The next transfer is slowly creeping up on us.
I have been on Lu.pron and estrogen patches for a few weeks now. The one and only lining check is going to be today at 11:30am.
How have I been feeling? Mostly at peace. I pray for peace and strength, and total trust in the Lord daily. I did have one moment of panic about one week ago but it went away quickly. I found myself in a different state this time. Lighter, perhaps? The old me would have been very on top of things. However, this time, I have been quite forgetful. I often get startled by the Goog.le calendar reminder for the Lu.rpon shot at 9:15pm. At times, I truly forget that an injection has been scheduled daily. Maybe I feel that there are better things to do than to get overly stressed about the injection? As long as the phone reminder does its job, I have nothing to worry about. I was supposed to leave a voicemail with my clinic after I started my estrogen patch. I did start the patch, but totally forgot about calling the clinic until my nurse hunted me down with a phone call. This is very unlike me, but it tells you how much I am not thinking about the transfer. After taking a break since our failed cycle, I finally contacted my acupuncturist for a few sessions leading up to the transfer. When she saw me last week, I shared my feelings with her about this cycle. She observed my face and my body language and said I did look lighter. It’s so interesting to know that she could actually see it on my face.
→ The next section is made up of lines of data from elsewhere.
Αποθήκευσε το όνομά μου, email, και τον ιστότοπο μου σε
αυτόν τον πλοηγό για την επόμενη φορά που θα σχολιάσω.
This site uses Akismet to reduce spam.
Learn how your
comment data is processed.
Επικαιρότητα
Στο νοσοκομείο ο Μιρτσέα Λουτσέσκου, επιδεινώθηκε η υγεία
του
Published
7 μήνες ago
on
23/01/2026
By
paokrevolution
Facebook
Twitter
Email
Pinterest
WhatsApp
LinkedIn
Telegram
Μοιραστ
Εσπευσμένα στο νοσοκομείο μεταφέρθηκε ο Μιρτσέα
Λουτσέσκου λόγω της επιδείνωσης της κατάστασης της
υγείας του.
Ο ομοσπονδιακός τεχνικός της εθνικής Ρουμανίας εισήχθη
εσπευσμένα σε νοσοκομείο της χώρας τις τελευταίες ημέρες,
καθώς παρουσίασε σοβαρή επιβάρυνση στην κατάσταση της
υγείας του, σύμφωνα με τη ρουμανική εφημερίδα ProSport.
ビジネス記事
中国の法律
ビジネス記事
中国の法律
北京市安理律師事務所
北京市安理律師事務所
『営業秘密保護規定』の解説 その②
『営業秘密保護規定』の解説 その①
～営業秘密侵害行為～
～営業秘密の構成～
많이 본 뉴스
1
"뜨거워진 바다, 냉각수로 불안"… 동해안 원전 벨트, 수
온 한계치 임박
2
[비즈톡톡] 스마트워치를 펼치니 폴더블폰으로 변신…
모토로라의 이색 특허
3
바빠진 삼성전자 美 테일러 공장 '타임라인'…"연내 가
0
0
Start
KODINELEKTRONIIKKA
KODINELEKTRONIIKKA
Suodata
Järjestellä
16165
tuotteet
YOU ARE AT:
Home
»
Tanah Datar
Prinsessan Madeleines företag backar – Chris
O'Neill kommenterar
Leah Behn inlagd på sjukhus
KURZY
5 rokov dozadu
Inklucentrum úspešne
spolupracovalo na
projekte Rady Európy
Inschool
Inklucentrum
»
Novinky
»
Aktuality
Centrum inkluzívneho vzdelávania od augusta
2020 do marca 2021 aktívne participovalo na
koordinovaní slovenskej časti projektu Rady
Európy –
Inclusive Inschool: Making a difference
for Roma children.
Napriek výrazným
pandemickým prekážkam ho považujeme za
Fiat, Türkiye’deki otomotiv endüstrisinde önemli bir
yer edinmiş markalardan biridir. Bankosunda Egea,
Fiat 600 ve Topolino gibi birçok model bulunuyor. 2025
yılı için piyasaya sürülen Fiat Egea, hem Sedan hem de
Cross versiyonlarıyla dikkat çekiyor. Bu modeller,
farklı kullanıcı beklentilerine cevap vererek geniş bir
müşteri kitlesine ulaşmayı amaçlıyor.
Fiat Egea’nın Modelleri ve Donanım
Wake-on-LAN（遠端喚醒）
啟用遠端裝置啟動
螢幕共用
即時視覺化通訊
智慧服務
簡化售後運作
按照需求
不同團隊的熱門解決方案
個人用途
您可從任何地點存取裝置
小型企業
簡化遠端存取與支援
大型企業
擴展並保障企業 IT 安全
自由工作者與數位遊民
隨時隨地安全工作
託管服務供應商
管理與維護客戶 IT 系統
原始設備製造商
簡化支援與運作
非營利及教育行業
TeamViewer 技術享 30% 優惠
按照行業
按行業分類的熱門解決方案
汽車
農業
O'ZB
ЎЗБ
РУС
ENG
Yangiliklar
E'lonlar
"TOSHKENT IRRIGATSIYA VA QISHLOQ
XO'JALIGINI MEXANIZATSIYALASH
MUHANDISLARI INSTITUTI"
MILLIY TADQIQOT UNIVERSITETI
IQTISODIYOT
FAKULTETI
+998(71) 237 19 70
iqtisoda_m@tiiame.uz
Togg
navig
Another interesting thing is, today’s lining check does not stress me out. The last time I was stressed out because I had a date set and I really wanted to do it right before Thanksgiving. With my mind set on a date, the appropriate thickness of the lining was very important on my lining check date. This time we don’t even have a set transfer date. Transfer will be any day between February 1 and February 5. So the thickness of the lining today is not as important. I feel that I am just going with the flow. Whatever the nurses and doctors say, I’ll follow.
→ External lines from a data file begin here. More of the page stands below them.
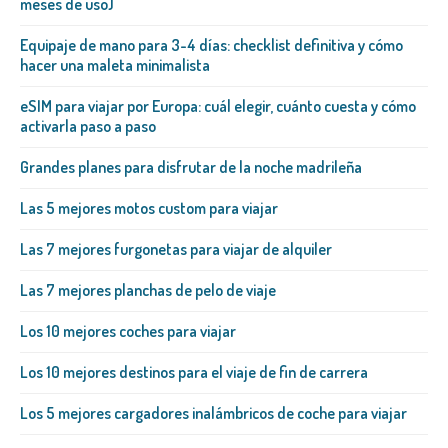
meses de uso)
Equipaje de mano para 3-4 días: checklist definitiva y cómo
hacer una maleta minimalista
eSIM para viajar por Europa: cuál elegir, cuánto cuesta y cómo
activarla paso a paso
Grandes planes para disfrutar de la noche madrileña
Las 5 mejores motos custom para viajar
Las 7 mejores furgonetas para viajar de alquiler
Las 7 mejores planchas de pelo de viaje
Los 10 mejores coches para viajar
Los 10 mejores destinos para el viaje de fin de carrera
Los 5 mejores cargadores inalámbricos de coche para viajar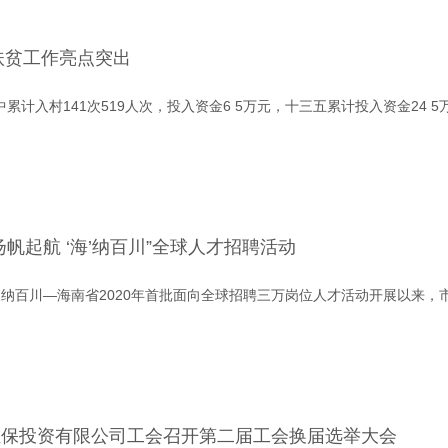
度扶贫工作亮点突出
中累计入村141次519人次，投入资金6 5万元，十三五累计投入资金24 
帆起航 ‘海’纳百川”全球人才招聘活动
squo;纳百川—海南省2020年首批面向全球招聘三万岗位人才活动开展以来
担保投资有限公司工会召开第二届工会换届选举大会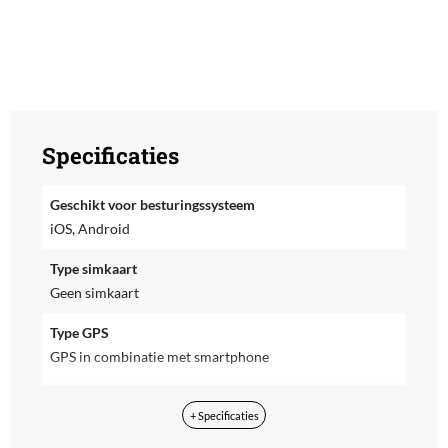
Specificaties
Geschikt voor besturingssysteem
iOS, Android
Type simkaart
Geen simkaart
Type GPS
GPS in combinatie met smartphone
Inclusief NFC
+ Specificaties
Nee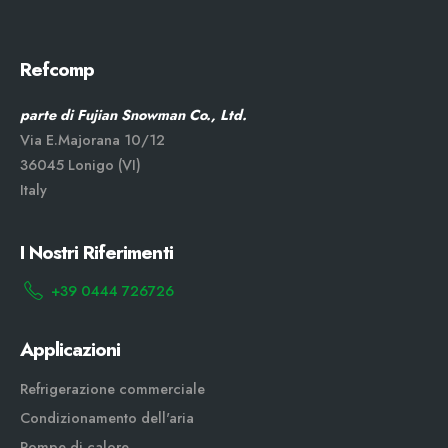
Refcomp
parte di Fujian Snowman Co., Ltd.
Via E.Majorana 10/12
36045 Lonigo (VI)
Italy
I Nostri Riferimenti
+39 0444 726726
Applicazioni
Refrigerazione commerciale
Condizionamento dell'aria
Pompe di calore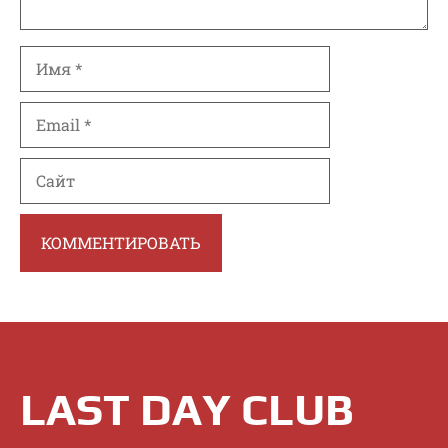
Имя
Email
Сайт
LAST DAY CLUB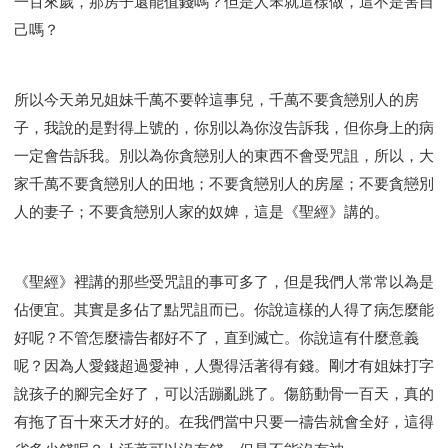
一百來歲，那房子還能值錢嗎？但是人笨就這樣做，這不是害自
己嗎？
所以今天弟兄姐妹千萬不要幹這事兒，千萬不要貪戀別人的房
子，我說的是對得上號的，你別以為你沒告訴我，但你身上的病
一定會告訴我。別以為你貪戀別人的東西不會受咒詛，所以，大
家千萬不要貪戀別人的田地；不要貪戀別人的房屋；不要貪戀別
人的妻子；不要貪戀別人家的奴婢，這是《聖經》講的。
《聖經》裡講的那些受咒詛的事可多了，但是我們人常常以為是
佔便宜。其實是多佔了點咒詛而已。你說這樣的人得了病怎麼能
好呢？不管怎麼禱告都好不了，直到滅亡。你說這有什麼意義
呢？因為人愛錢超過愛神，人覺得活著得有錢。剛才有姐妹打字
說孩子的腳完全好了，可以活蹦亂跳了。傷筋動骨一百天，真的
有拖了百十來天才好的。在我們當中只要一禱告就會全好，這得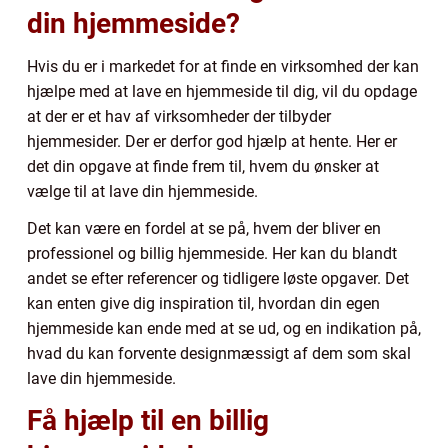
din hjemmeside?
Hvis du er i markedet for at finde en virksomhed der kan
hjælpe med at lave en hjemmeside til dig, vil du opdage
at der er et hav af virksomheder der tilbyder
hjemmesider. Der er derfor god hjælp at hente. Her er
det din opgave at finde frem til, hvem du ønsker at
vælge til at lave din hjemmeside.
Det kan være en fordel at se på, hvem der bliver en
professionel og billig hjemmeside. Her kan du blandt
andet se efter referencer og tidligere løste opgaver. Det
kan enten give dig inspiration til, hvordan din egen
hjemmeside kan ende med at se ud, og en indikation på,
hvad du kan forvente designmæssigt af dem som skal
lave din hjemmeside.
Få hjælp til en billig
Don’t get me wrong. Even with this newfound “lightness”, I am still hopeful. I am still thinking and planning ahead for a pregnancy. I do think about a couple of months down the line what I will be doing with my new pregnancy. Recently, Bob and I started talking about planning a trip for our 5th year wedding anniversary. We were originally going to go to Hawaii for our honeymoon. Because I just didn’t have enough energy to plan another thing right before our wedding, we abandoned that plan and went somewhere locally (and still had a blast). We always talk about going to Hawaii but still haven’t gone. We have already saved up the money for it. We have even labeled our savings account for that trip “Babymoon”. So we are going to go. I haven’t booked anything yet pending Bob’s vacation approval from his work. But during all the research and planning, it did cross my mind that anything could happen at that point. We could be 14 weeks pregnant. We could have failed the cycle and be still looking for a donor. Or we could have found a donor and our planned trip would be right in the middle of our cycle. But you know what? I can’t let all the what-ifs stop us from living life. And I choose to believe that by the time our trip rolls around, I will be bringing our baby along. It will be a trip for our family of three. Isn’t that a wonderful thought? I will even sacrifice the enjoyment of consuming various kinds of fish that Hawaii has to offer for the sake of my child.
And how’s Bob doing? He is doing much better. He was angry at God for a while but he seems to be in a better place. He can pray again and we pray together. He is also hopeful about this coming cycle but not as “light” as I am. He is still skeptical about it and sometimes feels that we should save every single penny up for more treatment, such as the money we have already set aside for our babymoon trip. I just let him go a little crazy for a while before he comes to me and tells me that we should go on our trip. 😉
So yeah, I guess transfer will be here before we know it. I am really ready for it. Hopefully I can keep my “lightness” through out these next few weeks.